# Sleep tone.



## Tukaar (May 15, 2009)

I've been toying around with various distortion pedals and amplifiers for around to years now trying to find just one thing: How can I achieve Sleep's Holy Mountain tone on an extremely limited budget. (Namely in the song "The Druid")

I've played around with the Boss OD-20, two different Big Muffs, my MP-1 preamp, various Behringer pedals, MXR Distortion +, MXR Blue Box (with C11 mod), MXR Wylde Overdrive, the list goes on.

Is there a specific pedal I could buy or any combo of the shit that I own that may yield some satisfactory results?


----------



## Meldville (May 15, 2009)

Tubescreamer or Rat (maybe Big Muff) into a vintage head + cab (maybe a Bassman, Sovtek, or something else relatively easy/cheap to come by). It goes beyond just the pedal. Also depends on what kind of guitar you are playing.

If you're wondering what he used - http://en.wikipedia.org/wiki/Matt_Pike

_Pike has hardly changed his guitar set up since his time in Sleep. He plays two or three Gibson Les Pauls in High On Fire, including the cherry-sunburst standard he used in his previous band. During the early years of Sleep, Pike used Laney and Orange Amps but Pike and Al Cisneros discovered the Matamp &#8220;Green&#8221; while on tour in England, which became their preferred amplifier. In the recent string of Northwest shows he has been seen using a First Act nine-string guitar. The bottom three strings (E, A, and D) are regular guitar strings, while the top three (G, B, and high E) are from a twelve-string making the total number of strings nine. Apparently, First Act constructed the guitar just for Matt.

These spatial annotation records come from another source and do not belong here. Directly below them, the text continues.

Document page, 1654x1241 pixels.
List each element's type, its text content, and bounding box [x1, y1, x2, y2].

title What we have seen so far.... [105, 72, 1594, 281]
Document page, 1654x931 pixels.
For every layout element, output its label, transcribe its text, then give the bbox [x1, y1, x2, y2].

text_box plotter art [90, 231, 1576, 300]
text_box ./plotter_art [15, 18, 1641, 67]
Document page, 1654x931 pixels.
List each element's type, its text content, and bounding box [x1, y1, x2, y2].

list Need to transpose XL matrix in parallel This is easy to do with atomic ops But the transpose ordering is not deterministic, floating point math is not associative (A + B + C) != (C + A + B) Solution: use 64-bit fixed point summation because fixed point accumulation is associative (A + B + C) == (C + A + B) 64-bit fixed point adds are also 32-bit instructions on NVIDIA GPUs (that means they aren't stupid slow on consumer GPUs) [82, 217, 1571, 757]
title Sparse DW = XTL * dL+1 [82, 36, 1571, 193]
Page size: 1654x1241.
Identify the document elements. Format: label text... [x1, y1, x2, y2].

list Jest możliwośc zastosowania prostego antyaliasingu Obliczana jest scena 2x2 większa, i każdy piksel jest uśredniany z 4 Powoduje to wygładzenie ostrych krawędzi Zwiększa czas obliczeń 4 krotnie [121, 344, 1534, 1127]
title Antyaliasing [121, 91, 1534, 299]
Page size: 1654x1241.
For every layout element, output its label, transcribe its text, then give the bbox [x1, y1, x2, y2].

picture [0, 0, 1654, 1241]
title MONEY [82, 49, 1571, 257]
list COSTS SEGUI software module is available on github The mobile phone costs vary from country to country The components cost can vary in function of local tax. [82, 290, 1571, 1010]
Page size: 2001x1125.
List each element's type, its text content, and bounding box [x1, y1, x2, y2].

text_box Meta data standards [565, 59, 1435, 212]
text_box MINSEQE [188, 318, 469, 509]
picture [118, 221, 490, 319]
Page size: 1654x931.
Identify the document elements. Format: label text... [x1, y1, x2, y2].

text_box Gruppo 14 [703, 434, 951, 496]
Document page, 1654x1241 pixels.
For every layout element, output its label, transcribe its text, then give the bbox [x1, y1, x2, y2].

A few photos online have shown him using his Laney amps and some Marshall amps as well. In the Sleep "Dragonaut" video, he was shown using a Hiwatt amplifier. Initially, the only other addition he made to his set up after Sleep was adding a Soldano X-77 Preamp (to add more gain) to the Green head. Pike would feed the Matamp and Soldano signal into a Solid State Power Amp to power his Green Cabinets. He eventually switched to a beefy Soldano SLO-100 Head during the Blessed Black Wings era._


----------



## Carrion (May 15, 2009)

Pike plays Soldano a lot more than Green nowadays.


----------



## Tukaar (May 16, 2009)

I've heard good things about the RAT pedals, and I've actually been thinking about getting a Soldano SP-77 Preamp like Pike used on High on Fire's "Art of Self Defense" album.


----------



## Natron808 (May 22, 2009)

It's going to be rough finding the later Sleep sound on a budget. Early stuff was a lot of Laney AOR. Later stuff was indeed centered around Matamps which are quite costly in the states. People often quote that they used Matamp "Green" amps but I don't think many know that Matamp stamped the "Green" logo on the front of a bunch of models during that time. "Green" Matamps can be a GT120, GTL, GTO, Roadster or possibly a couple other models, all of which sound different and have different features. The GT120 is what Sleep used and it is very close to the old early 70s Orange OR120 (because the Oranges were designed and built by Matamp FOR Orange who later split from Matamp as their own company and took the amp design with them... the thieves!). In fact, on stage during the Sleep reunion shows a couple of weeks ago, you can see Matt Pike playing through a couple of old Oranges... and it sounds exactly like their Jerusalem/Dopesmoker album recorded with Matamp GT120s.

Outside of the pointless history lesson, their sound revolved around vintage gear. Early stuff being Laney AORs, you can get their with the right EQing and overdrive pedal. Later stuff being Matamps, it was much looser and fuzzier sounding and some of the darker fuzz pedals out there can get you kind of close.


----------